Incorrect results triggered by query partitioning #37

Open Lincyaw opened 1 year ago

Lincyaw commented 1 year ago

Version: Docker image falkordb/falkordb:edge OS: Ubuntu 22.04 API/Driver: Cypher

According to the following query, the 18 should equals to 10+12

lab:6380> GRAPH.QUERY 0 "MATCH (n1:L3)-[]-(n2:L2)-[]-(n3:L1:L2)-[r1:T1]-(n4:L3:L0:L4) RETURN COUNT(*)"
1) 1) "COUNT(*)"
2) 1) 1) (integer) 18
3) 1) "Cached execution: 0"
   2) "Query internal execution time: 1.820675 milliseconds"
lab:6380> GRAPH.QUERY 0 "MATCH (n1:L3)<-[]-(n2:L2)-[]-(n3:L1:L2)-[r1:T1]-(n4:L3:L0:L4) RETURN COUNT(*)"
1) 1) "COUNT(*)"
2) 1) 1) (integer) 10
3) 1) "Cached execution: 0"
   2) "Query internal execution time: 0.738668 milliseconds"
lab:6380> GRAPH.QUERY 0 "MATCH (n1:L3)-[]->(n2:L2)-[]-(n3:L1:L2)-[r1:T1]-(n4:L3:L0:L4) RETURN COUNT(*)"
1) 1) "COUNT(*)"
2) 1) 1) (integer) 12
3) 1) "Cached execution: 0"
   2) "Query internal execution time: 0.759969 milliseconds"
lab:6380> GRAPH.QUERY 0 "MATCH (n)-[r]-(n) RETURN n,r LIMIT 10"
1) 1) "n"
   2) "r"
2) (empty array)
3) 1) "Cached execution: 0"
   2) "Query internal execution time: 0.584519 milliseconds"

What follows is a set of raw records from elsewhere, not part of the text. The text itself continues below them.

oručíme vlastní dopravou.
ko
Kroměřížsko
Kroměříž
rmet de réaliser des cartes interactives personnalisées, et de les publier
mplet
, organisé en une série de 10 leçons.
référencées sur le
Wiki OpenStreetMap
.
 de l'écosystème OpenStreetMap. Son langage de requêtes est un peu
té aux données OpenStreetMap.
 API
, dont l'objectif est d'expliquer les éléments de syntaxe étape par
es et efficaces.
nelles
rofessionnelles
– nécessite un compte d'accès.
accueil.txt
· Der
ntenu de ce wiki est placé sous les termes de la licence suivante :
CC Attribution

The create statement is attached below for your reproduction 1692914926.9295375.log

gkorland commented 1 year ago

@Lincyaw you're right the semantic is not well defined in Cypher, counting different overlapping paths on the first example is considered as a single result for the count.

So in your example, two directed paths that have the same components will be count as a single path.

You can overcome this by counting unique paths.

GRAPH.QUERY 0 "MATCH p=(n1:L3)-[]-(n2:L2)-[]-(n3:L1:L2)-[r1:T1]-(n4:L3:L0:L4) RETURN COUNT(p)"
Lincyaw commented 12 months ago
image

You are right, but for the same queries, the neo4j's results seems different from the FalkerDB. Is that normal?

gkorland commented 12 months ago

Yes, the semantic is not well defined in Cypher so you might find different vendors interpenetration

Lincyaw commented 11 months ago

After searching the Cypher Specification, I found the following use cases.

https://github.com/opencypher/openCypher/blob/master/tck/features/clauses/match/Match8.feature

And in the following test case

 Scenario: [2] Counting rows after MATCH, MERGE, OPTIONAL MATCH
    Given an empty graph
    And having executed:
      """
      CREATE (a:A), (b:B)
      CREATE (a)-[:T1]->(b),
             (b)-[:T2]->(a)
      """
    When executing query:
      """
      MATCH (a)
      MERGE (b)
      WITH *
      OPTIONAL MATCH (a)--(b)
      RETURN count(*)
      """
    Then the result should be, in any order:
      | count(*) |
      | 6        |
    And no side effects

The behavior of Neo4j is exactly the same as the expected result, but in falkerDB, the result is different.

image